New Initiative/Job Opportunity for Local Youth
Last month we began offering a short-term job opportunity for a select group of our students at the Living Waters Ranch. We held three open informational/training sessions with all the youth interested in the job, assigned an in-depth homework assignment as part of the selection process, and then chose 9 youth ages 12-15 who would be the official ‘tutors’ (think fun educational babysitters) for developmentally-challenged 8-year-olds Gabriela and Josue during the winter vacation months.
We are about six weeks into this new initiative, and thus far it has produced abundant blessing both for the young tutors and Gaby and Josue, who are being joyfully occupied with art class, basic literacy, P.E., hide-and-seek, etc, while Darwin and I thus have more free time to dedicate to our older kids and other responsibilities.
As part of the job, the teenage tutors have to read Heidi Baker’s book Compelled by Love, a Christian non-fiction book about how to live Jesus’ command to love the lost and the least. Before each ‘pay day’, the teens have to submit a lengthy summary of the chapters that were assigned in addition to a personal reflection on the subject matter covered.

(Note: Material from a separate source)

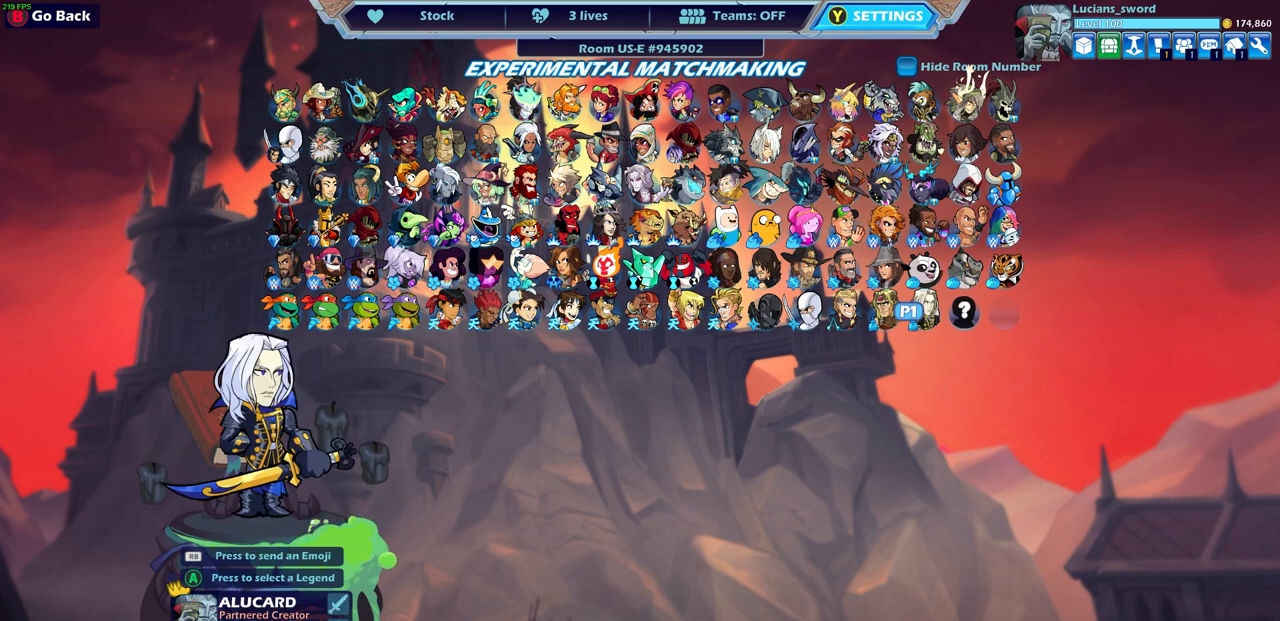
{"buttons": [], "left_stick": "center", "right_stick": "center", "events": [[167, "DPAD_LEFT", "down"], [300, "DPAD_LEFT", "up"]]}
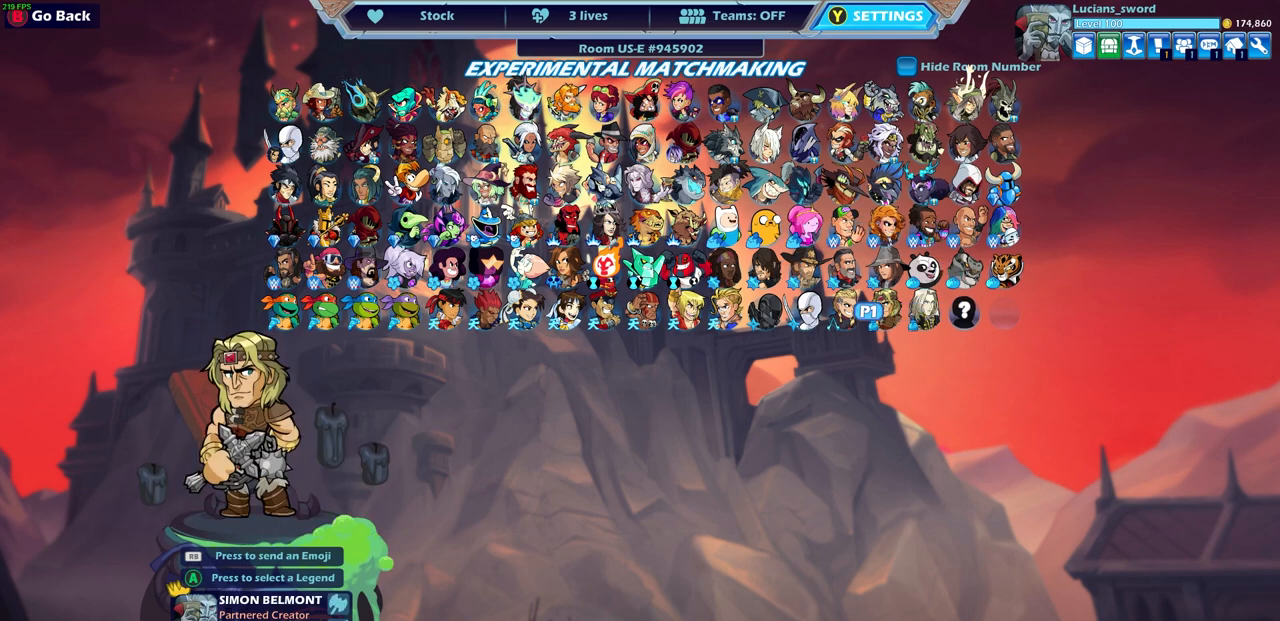
{"buttons": ["DPAD_LEFT"], "left_stick": "center", "right_stick": "center", "events": [[433, "DPAD_LEFT", "down"]]}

There are almost zero employment opportunities for teenagers in our poverty-stricken rural area (and almost no one has the habit of reading long chapter books), so the experience thus far has been of great growth and blessing for our young tutors. We are excited about this new initiative because it keeps wiggle-worms Gaby and Josue occupied and growing while at the same time makes a lasting investment in the lives and development of the young people who are learning for the first time what it means to hold a real job, read a very impactful book and deepen their walk with Christ.

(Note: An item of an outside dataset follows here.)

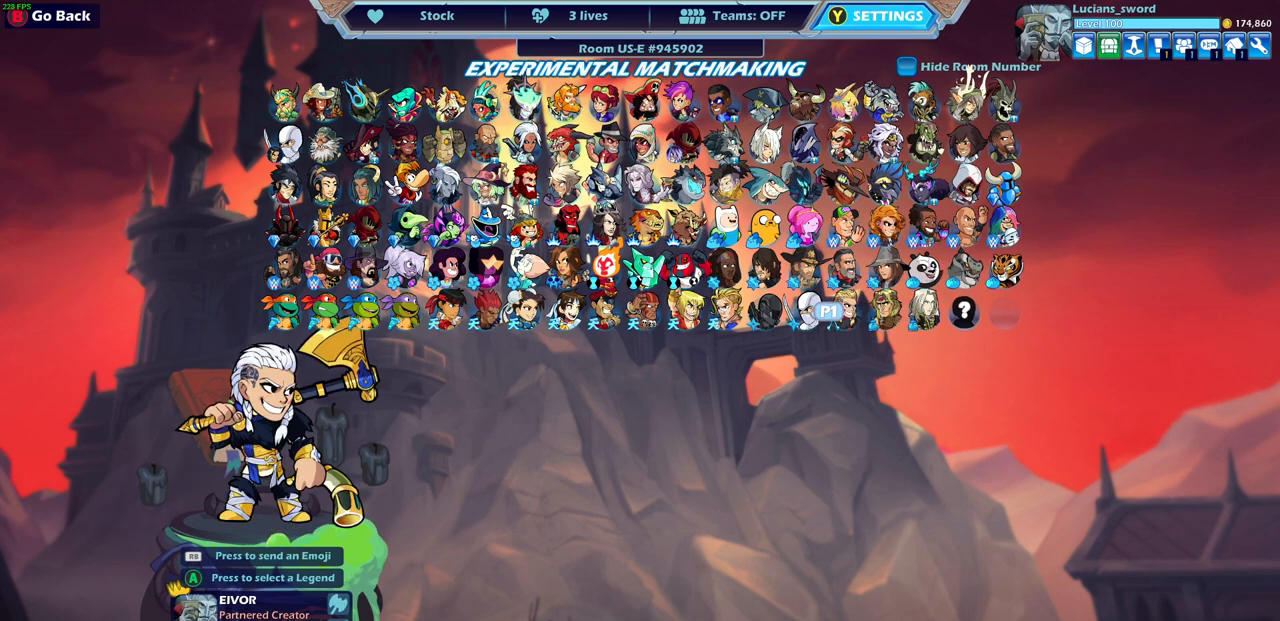
{"buttons": ["DPAD_LEFT"], "left_stick": "center", "right_stick": "center", "events": [[67, "DPAD_LEFT", "up"], [183, "DPAD_LEFT", "down"], [350, "DPAD_LEFT", "up"], [417, "DPAD_LEFT", "down"]]}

Educational Field Trip to Local Nature Reserve with Our Students; Darwin’s Recorder Ensemble Plays During Lunch
Several weeks ago we were invited by an internationally-known nature reserve in our small town to spend the morning bird-watching with professional guides, hiking through a forest, wandering through a butterfly farm and seeing many snakes up-close in a Serpentarium. It was a very special experience for all of our students, teachers and live-ins as they had never participated in such an event in such a breathtaking landscape. During lunch on-site, Darwin organized his small group of dedicated student musicians to play several pieces as a thank-you to the owners of the reserve who had received us that morning.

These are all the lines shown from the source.